Fabio Rosi in giuria al Gallio Film Festival porta la sua esperienza ricordando il suo primo film da regista…  

27 Lug, 2024

Fabio Rosi nasce come regista di cortometraggi per poi passare a film più lunghi con ottimi risultati; infatti, il film “L’ultima Lezione” ha ricevuto moltissimi premi. Successivamente diventa anche scrittore ed è il componente con più anni d’esperienza come giurato al Gallio Film Festival. Ecco direttamente dalle sue parole come ha vissuto questa nuova edizione…

 

Sono molti anni che partecipi al Gallio Film Festival in qualità di giurato. A quali cambiamenti hai assistito nel corso degli anni dal punto di vista dei film proposti?
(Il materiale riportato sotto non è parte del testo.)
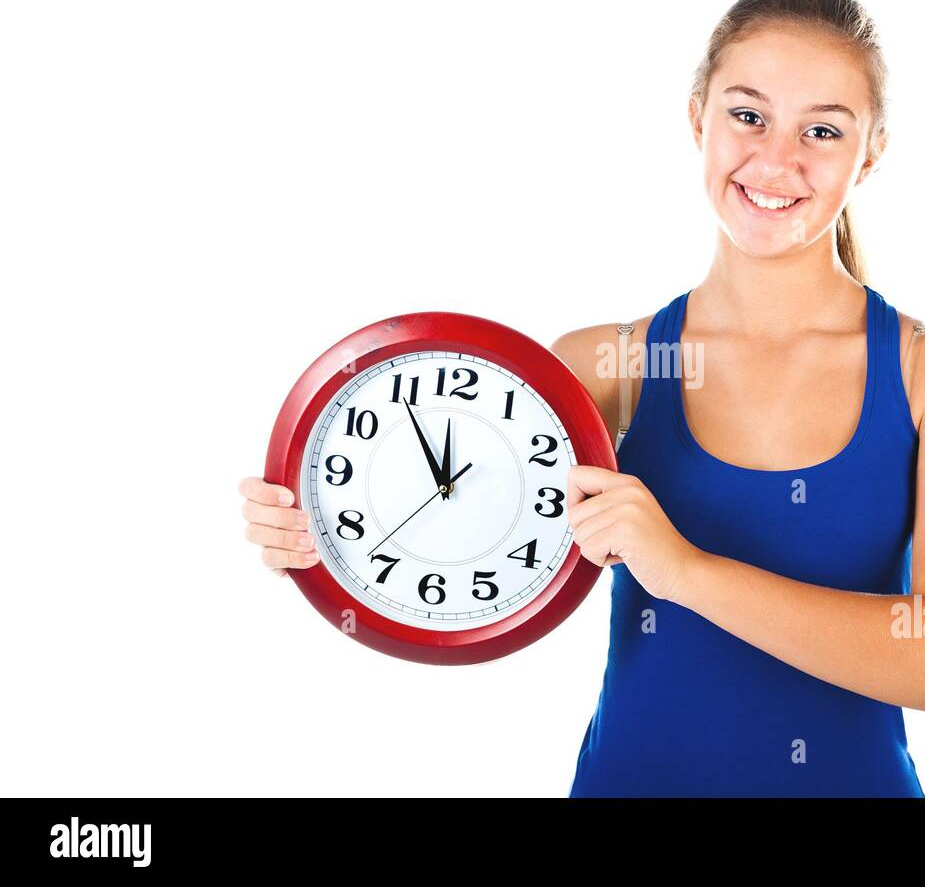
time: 11:54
Ho conosciuto il festival perché vi partecipai con il mio esordio “L’ultima Lezione” e poi dal 2001 ho partecipato come giurato. Risulta una piacevole sorpresa la costanza di opere prime scelte di alta qualità. Le opere prime, essendo film d’esordio, rischiano di essere film semplici e quindi non risultare di qualità o al contrario possono essere ottime prime opere. Questo di Gallio è il film festival più vecchio in italia di opere prime, sono 27 anni che procede con questa scelta stilistica e noto che la qualità dei film scelti è sempre molto alta e, pur essendo un festival quasi di nicchia, vedo una grandissima partecipazione degli autori, delle produzioni e dei partecipanti a livello di registi e di disponibilità da parte delle case di produzione.

 

Qual’è stata la risposta del pubblico negli anni?
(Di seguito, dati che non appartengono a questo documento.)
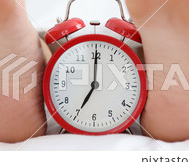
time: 7:00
In alcuni anni c’è stato un un calo di pubblico, di natura direi quasi fisiologica, ma altre edizioni invece hanno visto una partecipazione in continuo aumento; questo si nota in particolare nella significativa affluenza alla visione dei film del pomeriggio, momento della giornata in cui in teoria è più difficile creare partecipazione.

 

Com’è il tuo ruolo da giurato considerando che sei sia regista ma anche scrittore e quindi puoi avere un approccio su più fronti?

Quello che noto maggiormente è la qualità dell’immagine, non a livello puramente tecnico, ma proprio le inquadrature scelte dall’occhio del regista attraverso le quali trasmettere una specifica porzione di realtà al pubblico. La recitazione degli attori è altrettanto importante e dev’essere molto naturale, convincente e soprattutto coinvolgente. Devo riuscire ad entrare nella vita delle persone che vedo sullo schermo senza che me ne accorga davvero; questo è quello su cui baso molto la mia opinione. Ovviamente sono consapevole che stiamo parlando di opere prime, quindi si devono accettare piccole défaillance magari legate ad una scrittura a volte didascalica.

 

C’è qualcosa che ti ha colpito particolarmente in positivo o in negativo?
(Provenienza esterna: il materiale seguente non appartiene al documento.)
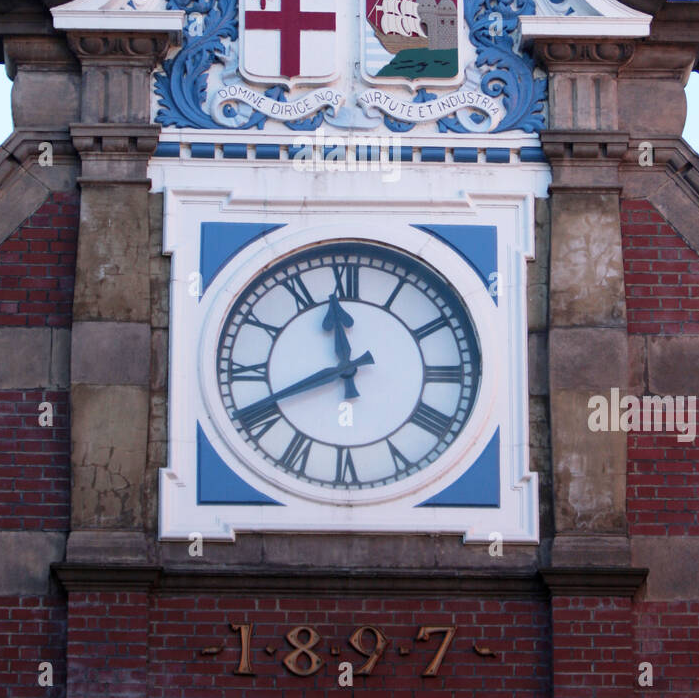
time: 11:40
La cosa che mi ha colpito di più è il fatto che ho visto pochissimi momenti di caduta nella recitazione, ovvero momenti di falso nelle interpretazioni anche in momenti inevitabili dovuti al manierismo di scrittura. A volte ci sono battute didascaliche, un po’ forzate, ma sono piccoli momenti che si superano senza tanti problemi. Magari io stesso ho peccato di questo difetto.

 

Ecco facciamo un passo indietro. Cosa ricordi della tua partecipazione come regista? 

A quei tempi era ancora vivo Mario Rigoni Stern, di cui ero venuto a conoscenza al liceo grazie al mio insegnante di lettere. Quando vinsi il festival fu per me un momento indimenticabile: certamente ero emozionato per la vittoria, ma ancor di più per il fatto che fu lo stesso Mario Rigoni Stern a premiarmi. In quell’occasione, avevo partecipato con un’opera prima che, a distanza di tempo e forse diversamente da come si fa ora, non è un’opera “di pancia”, ovvero non dettata da una mia esperienza personale che voglio mettere sullo schermo. Ho invece fatto, inconsciamente direi ora, qualcosa di diverso: mi sono affidato ad una storia che per me era già una garanzia di interesse. Partendo da un libro già scritto che racconta della scomparsa di Federico Caffè, ho dunque voluto raccontare questa storia nel miglior modo possibile mettendoci del mio soprattutto a livello stilistico.

 

Dopo il suo primo lavoro “L’ultima Lezione” presentato al Gallio Film Festival, Fabio Rosi è tornato a dirigere un cortometraggio di cui vi proponiamo la nostra recensione :

 

https://www.globalstorytelling.it/2024/02/20/un-natale-del-1945-recensione-presentato-in-anteprima-nazionale-al-cineghel-di-gallio/

 

Un ringraziamento al regista e scrittore Fabio Rosi per la sua voglia di condividere la sua lunga esperienza. Ci auguriamo di vederlo nuovamente all’opera e lo ringraziamo per la sua presenza ancora una volta a questo magnifico Festival.